HU YUN The Secret Garden / Reeves’s Pheasant

Karen Smith, AIKE, 2013年8月19日

In 2011, Hu Yun spent three months in London as part of an artist residency programme that saw him seconded to the Natural History Museum. This was part of an initiative to invite artists into the museum and allow them to respond to nature history by giving them access to the collection. The emphasis was on studying an area of the collection relates to the artist’s own geographical origin—China in Hu Yun’s case —and to create a work using what was learned during the research period.

 

For Hu Yun, this process set in motion a chain of presentations—both delicate and subtle (his work are frequently characterized by these qualities)—based on his findings concerning the historical connections between China and Britain, specifically those made through the channels of nature; on the British side, born of the Darwinian obsession with the discovery and identification of new species (and the missing links needed to perfect the chain of evolution). Not least, the eccentricities of Victorian Britain, evidenced in the men who ventured out to China in the name of discovery, and who settled—during the specific period that Hu Yun chose to explore—in the southern treaty port of Canton, today known as Guangzhou.

 

Victorian Britain was, at best, an age of extraordinary general curiosity about the world; at worst, of misguided do-goodery. In the middle lay the machinations driven by ambitions for trade expansion. It was this form of  “discovery” that extended the bombastic adventuring of the early colonial era, when Britain claimed India. Hu Yun’s focus took its direction from a large collection of illustrations on the botanical richness of China, paintings completed in the vicinity of Guangzhou, commissioned and formed by British naturalist John Reeves (a tea inspector for the British East India Company, who devoted his leisure time in Canton to documenting the different specimens of plants and wondrous animal life that he found there).

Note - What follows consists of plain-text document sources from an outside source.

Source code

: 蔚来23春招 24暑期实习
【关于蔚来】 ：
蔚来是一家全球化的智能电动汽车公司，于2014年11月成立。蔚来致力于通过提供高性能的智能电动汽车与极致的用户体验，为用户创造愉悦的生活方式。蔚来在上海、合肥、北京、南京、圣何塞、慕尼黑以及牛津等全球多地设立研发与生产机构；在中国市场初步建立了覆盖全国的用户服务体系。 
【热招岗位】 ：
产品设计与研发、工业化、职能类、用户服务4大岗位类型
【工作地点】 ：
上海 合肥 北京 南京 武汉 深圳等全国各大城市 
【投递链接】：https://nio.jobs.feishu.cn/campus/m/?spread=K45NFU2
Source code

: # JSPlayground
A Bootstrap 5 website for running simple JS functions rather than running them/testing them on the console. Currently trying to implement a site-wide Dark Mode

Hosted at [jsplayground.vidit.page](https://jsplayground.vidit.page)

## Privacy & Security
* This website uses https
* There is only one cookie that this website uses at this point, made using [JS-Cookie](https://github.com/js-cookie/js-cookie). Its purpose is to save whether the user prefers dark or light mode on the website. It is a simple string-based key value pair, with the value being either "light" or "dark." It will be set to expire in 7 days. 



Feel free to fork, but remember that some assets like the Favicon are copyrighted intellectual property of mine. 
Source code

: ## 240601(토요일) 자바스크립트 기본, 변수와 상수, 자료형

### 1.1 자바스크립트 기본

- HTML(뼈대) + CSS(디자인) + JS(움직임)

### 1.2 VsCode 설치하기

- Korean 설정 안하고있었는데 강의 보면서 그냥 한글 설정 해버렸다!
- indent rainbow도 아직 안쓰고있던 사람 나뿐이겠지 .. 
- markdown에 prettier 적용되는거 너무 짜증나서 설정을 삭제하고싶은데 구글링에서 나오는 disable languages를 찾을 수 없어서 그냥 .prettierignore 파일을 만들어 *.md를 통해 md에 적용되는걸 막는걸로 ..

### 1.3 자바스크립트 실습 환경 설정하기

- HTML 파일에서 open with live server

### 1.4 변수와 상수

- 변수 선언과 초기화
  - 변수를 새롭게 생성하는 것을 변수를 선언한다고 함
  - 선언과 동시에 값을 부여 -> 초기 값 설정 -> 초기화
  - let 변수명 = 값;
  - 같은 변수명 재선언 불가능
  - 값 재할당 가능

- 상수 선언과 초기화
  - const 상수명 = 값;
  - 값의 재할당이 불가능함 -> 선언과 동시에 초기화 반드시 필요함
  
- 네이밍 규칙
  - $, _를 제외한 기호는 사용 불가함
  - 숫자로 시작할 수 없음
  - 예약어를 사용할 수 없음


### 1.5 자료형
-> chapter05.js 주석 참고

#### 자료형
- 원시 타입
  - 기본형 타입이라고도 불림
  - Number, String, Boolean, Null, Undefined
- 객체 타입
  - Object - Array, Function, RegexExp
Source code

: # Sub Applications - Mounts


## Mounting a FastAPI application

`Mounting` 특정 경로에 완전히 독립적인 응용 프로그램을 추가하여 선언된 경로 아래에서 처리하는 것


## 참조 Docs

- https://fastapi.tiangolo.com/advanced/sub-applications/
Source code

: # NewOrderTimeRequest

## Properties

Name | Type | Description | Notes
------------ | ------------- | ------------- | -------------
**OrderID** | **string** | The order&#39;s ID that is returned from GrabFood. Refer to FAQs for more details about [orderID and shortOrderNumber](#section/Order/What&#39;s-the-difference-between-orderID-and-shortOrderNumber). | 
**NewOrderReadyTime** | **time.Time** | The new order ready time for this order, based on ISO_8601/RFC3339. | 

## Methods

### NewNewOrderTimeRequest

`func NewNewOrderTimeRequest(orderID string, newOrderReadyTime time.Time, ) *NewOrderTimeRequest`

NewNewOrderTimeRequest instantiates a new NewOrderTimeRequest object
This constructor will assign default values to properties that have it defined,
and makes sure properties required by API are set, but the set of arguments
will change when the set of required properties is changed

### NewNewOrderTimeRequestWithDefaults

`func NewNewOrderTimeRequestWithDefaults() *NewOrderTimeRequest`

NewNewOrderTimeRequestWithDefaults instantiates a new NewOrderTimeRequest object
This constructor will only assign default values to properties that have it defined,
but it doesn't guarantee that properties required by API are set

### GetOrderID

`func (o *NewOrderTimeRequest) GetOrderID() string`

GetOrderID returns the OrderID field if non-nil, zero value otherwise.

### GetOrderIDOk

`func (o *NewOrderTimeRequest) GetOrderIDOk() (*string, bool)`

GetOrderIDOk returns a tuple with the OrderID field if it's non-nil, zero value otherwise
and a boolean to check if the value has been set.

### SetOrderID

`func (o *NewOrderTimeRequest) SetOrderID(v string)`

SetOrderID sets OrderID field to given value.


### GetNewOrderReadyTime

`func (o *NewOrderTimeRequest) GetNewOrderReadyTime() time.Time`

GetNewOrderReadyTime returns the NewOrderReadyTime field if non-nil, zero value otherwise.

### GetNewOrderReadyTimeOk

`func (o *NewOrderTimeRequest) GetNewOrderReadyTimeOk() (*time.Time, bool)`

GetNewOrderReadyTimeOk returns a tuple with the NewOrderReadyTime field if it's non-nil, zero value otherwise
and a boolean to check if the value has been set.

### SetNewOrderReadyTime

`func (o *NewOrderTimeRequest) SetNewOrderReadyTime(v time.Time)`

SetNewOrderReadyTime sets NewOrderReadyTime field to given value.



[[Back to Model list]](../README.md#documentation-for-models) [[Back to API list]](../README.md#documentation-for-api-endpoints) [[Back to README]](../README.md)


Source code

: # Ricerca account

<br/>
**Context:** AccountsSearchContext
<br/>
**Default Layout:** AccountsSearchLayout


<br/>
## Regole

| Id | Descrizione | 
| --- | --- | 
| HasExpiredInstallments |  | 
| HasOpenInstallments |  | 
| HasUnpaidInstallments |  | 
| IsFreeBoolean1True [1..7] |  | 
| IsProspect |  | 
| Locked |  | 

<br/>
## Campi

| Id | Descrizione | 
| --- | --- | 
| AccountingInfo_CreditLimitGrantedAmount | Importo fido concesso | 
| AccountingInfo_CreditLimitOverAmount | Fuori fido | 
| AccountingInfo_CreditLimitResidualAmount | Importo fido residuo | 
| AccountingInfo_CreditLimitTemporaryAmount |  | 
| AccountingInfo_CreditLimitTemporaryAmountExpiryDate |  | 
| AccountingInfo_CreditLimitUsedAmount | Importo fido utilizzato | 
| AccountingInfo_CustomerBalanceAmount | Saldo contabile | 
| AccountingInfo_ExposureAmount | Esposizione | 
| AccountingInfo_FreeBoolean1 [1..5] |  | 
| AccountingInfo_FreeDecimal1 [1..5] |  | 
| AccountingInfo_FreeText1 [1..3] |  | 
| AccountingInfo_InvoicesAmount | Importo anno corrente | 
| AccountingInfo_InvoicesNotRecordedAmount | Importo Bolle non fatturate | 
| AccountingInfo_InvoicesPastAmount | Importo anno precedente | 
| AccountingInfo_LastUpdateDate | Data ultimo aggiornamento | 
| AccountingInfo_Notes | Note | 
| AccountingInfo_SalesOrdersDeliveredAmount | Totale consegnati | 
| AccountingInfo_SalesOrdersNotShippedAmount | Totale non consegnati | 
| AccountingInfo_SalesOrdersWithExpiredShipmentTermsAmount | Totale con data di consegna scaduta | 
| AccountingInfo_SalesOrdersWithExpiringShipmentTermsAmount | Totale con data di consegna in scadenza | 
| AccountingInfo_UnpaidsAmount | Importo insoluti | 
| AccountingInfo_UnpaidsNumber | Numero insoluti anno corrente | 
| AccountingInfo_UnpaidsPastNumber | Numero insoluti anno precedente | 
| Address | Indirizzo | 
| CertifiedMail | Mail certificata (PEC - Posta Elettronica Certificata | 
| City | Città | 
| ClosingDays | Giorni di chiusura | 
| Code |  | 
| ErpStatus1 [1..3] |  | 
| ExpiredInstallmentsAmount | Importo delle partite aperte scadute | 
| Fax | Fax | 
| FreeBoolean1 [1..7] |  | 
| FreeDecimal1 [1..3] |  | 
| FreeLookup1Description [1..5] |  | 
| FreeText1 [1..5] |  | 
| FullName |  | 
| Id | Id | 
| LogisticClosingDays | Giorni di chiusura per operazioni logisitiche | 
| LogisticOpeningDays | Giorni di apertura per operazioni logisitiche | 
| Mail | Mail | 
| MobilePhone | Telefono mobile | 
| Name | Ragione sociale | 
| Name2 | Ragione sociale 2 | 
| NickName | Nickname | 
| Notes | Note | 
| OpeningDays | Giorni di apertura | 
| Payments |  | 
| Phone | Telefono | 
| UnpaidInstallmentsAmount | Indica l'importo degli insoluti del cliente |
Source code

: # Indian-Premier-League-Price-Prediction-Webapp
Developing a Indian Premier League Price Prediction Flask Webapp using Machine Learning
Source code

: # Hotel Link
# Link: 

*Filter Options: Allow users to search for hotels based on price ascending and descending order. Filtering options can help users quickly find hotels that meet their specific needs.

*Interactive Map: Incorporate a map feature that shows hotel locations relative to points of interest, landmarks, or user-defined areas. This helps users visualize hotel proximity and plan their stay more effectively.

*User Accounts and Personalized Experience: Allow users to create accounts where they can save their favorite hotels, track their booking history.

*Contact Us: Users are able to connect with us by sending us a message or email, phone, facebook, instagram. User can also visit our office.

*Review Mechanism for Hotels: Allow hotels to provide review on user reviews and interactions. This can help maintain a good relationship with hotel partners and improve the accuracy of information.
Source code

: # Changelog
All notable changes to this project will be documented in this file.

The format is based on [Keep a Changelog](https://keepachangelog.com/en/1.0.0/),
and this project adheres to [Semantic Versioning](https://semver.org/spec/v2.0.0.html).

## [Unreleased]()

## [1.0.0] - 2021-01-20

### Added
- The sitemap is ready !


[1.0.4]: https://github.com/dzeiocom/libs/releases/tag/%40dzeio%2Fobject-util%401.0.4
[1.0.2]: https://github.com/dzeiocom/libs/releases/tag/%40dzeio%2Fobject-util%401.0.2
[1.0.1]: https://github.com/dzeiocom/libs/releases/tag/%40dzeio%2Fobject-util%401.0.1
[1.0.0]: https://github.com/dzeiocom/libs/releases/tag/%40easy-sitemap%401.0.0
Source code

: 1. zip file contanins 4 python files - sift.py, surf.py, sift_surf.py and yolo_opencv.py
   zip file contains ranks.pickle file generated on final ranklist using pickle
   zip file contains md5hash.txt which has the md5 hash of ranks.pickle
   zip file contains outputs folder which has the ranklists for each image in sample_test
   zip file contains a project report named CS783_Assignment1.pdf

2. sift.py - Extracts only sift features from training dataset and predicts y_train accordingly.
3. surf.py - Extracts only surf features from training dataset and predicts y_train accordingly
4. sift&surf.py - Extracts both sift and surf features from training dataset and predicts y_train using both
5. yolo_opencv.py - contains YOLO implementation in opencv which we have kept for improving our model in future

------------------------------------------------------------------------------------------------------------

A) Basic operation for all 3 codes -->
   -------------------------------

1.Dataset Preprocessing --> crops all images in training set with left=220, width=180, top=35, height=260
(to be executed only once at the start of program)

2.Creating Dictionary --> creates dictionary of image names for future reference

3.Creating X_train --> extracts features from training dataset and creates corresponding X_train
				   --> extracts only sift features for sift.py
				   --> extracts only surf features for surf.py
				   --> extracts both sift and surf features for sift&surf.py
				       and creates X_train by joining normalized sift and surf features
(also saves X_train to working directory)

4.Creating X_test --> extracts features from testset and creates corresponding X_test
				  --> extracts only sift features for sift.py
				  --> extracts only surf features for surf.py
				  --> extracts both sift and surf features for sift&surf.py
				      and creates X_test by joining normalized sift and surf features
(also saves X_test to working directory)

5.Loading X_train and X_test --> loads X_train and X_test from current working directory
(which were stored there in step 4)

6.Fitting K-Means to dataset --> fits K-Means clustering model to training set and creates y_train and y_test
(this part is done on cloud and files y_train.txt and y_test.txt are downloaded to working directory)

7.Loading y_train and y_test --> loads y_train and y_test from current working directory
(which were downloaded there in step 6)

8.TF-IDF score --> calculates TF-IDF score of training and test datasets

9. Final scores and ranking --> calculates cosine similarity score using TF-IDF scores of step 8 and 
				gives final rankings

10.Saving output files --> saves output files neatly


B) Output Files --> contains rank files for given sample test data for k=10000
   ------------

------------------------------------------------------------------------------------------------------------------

The skills brought to these botanical and zoological illustrations, painted not in oil, but in watercolour, or Chinese mineral pigments, are astonishing. All were produced by local artists, and while distinctly Chinese in being impressions of each individual bird, fish, flower or shell, rather than scientific diagrams, they appear to capture the very essence of the natural world, fused with a breadth of life. Almost none, however, bear the name of the hand that produced them. And yet many of the new specimens found would reward the foreign adventurer-discoverer with the use of his name (while the artisans remained anonymous). John Reeves, for example, had twenty-seven species named after him, including the Reeves’s Pheasant, and the subject of Hu Yun ‘s work, The Secret Garden: Reeves’s Pheasant.

 

The Reeves’s Pheasant is, quite simply, gorgeous. It is no wonder that John Reeves felt impelled to introduce this unusual bird, native only to China, and with no known subspecies, into Britain in 1831 upon his return home after twenty years in China. This particular type of pheasant has the longest tail feather of all the world’s birds—a fact long know to Chinese opera performers, who used them to decorate the hat of a particular operatic figure, immediately recognizable by his headgear with its gracefully flowing feathers, and which he parades during the opera in a specially choreographed scene. This was shown here in Hu Yun’s installation, in the form of a video clip extracted from the full-length opera (like a bird plucked from its natural habitat), and shown on a monitor placed on the floor of a glass enclosure, such as one might encounter in an aviary or zoo.

 

The Secret garden aimed to create a space covering every element related to the essential features of a naturalist’s work, which is to say John Reeves, and the captivity involved in gathering specimens to be transported from one home to another. And so Hu Yun reconfigured the physical area provided for the installation to the exact shape of the aviary in which Reeves first saw the pheasant (the aviary of a wealthy bird fancier in Macao). That configuration was also illustrated in the form of a model aviary, a miniature version of the space in which the audience stood, placed on a plinth. This a referenced both the actual place in which Reeves first saw the pheasant and the birds final destination once it arrived on British shores—a life in captivity inevitable.

 

 Next to the model aviary was a wooden crate, of the kind in which you’d imagine a zoology specimen to be transported, neither overly large nor suffocatingly small; it was essential that the arrived alive, and thus the crate was suitably punctured with breathing holes (sealed with gauze so that nothing could get in and nothing could escape). Adding another layer to the references here, Hu Yun chose to use the exact proportions and dimensions of the crates used by the East India Company to import opium into China at the very same time as Reeves was shipping the nation’s wildlife out.

 

Finally, in the far corner was a beautifully envisioned and crafted “desk”, imagined for the naturalist when engaged in his studies, littered with images of birds’ feathers. An extraordinarily delicate watercolour painting, which had been used to create patterned wallpaper, could be seen on the wall behind the desk. There was also a perfectly authentic map, such as Reeves would have used to identify the origins of his species, this one cut through in the manner Lucio Fontana applied to canvas, but in the shape of the pheasant—a red cut, also like Anish Kapoor Wound, and thus poignant, both symbolically and metaphorically.

 

All in all, The Secret Garden/Reeves’s Pheasant was a marvelous and well thought through work, which gained myriad nuances from being present in the current age, when China’s status is so different, and the nation less ripe for plucking at will, as was once deemed the case. Then there was the fact that it was on show in the city of Guangzhou where the story of “Reeves’s Pheasant” began. Despite all the complexities of the opium trade, of the damage that was done in its name, in terms of botanical and zoological progress, Reeves did the world at large a tremendous service, as he did, indirectly, to China’s wildlife. Form whichever point of view, from China or from the West, from both then and now, The Secret Garden/ Reeves’s Pheasant pointed viewers to issues of value, of care, of dedication and patience, of preservation and commitment—all of which are today rarely accorded such devotion in art, or in natural history in general.